- **PROBLEM STATEMENT**
In the records below, find the line holding "left knee: (399, 361)" and the line holding "right back paw: (385, 395)". Set down both, with every line between them, exactly.

··· DATA TO PROCESS ···

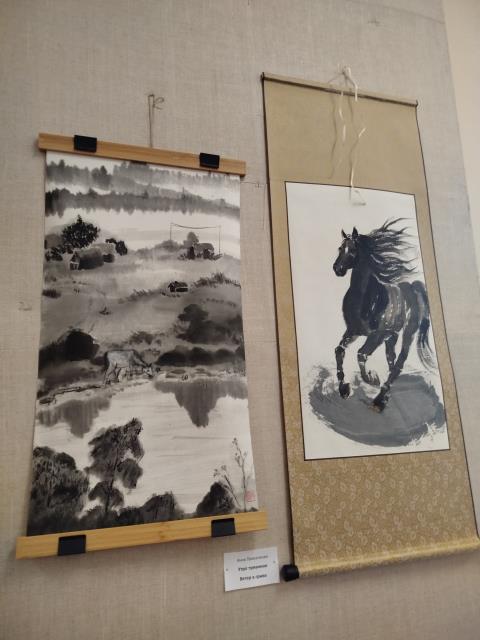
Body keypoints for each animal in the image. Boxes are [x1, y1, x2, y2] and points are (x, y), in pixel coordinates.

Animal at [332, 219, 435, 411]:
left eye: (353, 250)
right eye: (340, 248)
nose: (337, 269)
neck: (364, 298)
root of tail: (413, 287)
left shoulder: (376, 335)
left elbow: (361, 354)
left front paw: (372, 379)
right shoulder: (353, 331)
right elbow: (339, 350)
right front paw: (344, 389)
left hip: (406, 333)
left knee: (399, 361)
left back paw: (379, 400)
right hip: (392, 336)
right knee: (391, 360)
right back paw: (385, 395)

···
··· DATA TO PROCESS ···

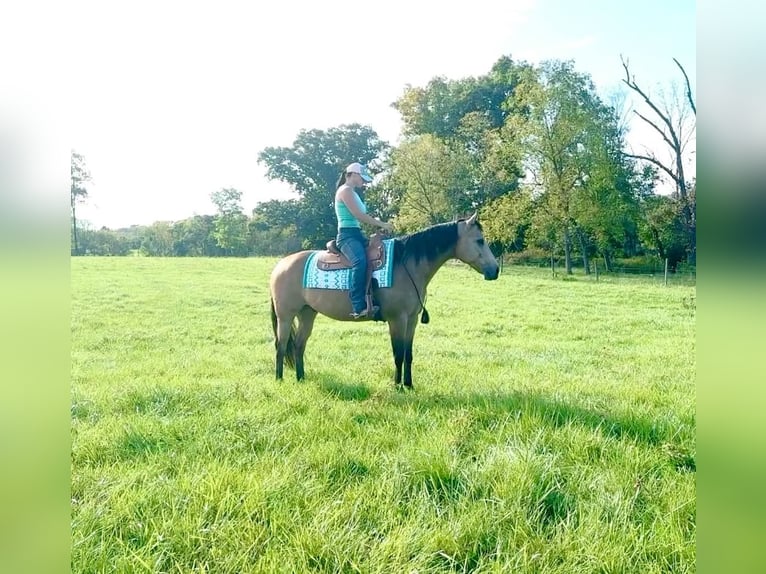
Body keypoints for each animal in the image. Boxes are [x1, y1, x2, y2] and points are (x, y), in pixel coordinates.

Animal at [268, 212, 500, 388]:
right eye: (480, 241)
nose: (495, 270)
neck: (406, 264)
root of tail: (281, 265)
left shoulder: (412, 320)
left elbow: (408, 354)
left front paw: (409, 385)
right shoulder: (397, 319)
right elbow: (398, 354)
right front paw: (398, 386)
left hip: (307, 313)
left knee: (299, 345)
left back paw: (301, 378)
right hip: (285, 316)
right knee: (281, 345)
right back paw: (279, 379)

···
··· DATA TO PROCESS ···

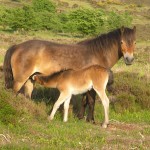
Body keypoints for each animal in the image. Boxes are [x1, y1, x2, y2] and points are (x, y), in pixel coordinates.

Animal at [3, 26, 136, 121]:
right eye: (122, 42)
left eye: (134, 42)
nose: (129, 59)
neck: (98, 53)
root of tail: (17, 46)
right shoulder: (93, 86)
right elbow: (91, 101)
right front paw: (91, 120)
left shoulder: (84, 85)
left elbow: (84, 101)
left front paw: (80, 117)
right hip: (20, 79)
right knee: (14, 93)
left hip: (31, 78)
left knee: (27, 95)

···

- **ANSWER SPACE**
left knee: (399, 361)
left back paw: (379, 400)
right hip: (392, 336)
right knee: (391, 360)
right back paw: (385, 395)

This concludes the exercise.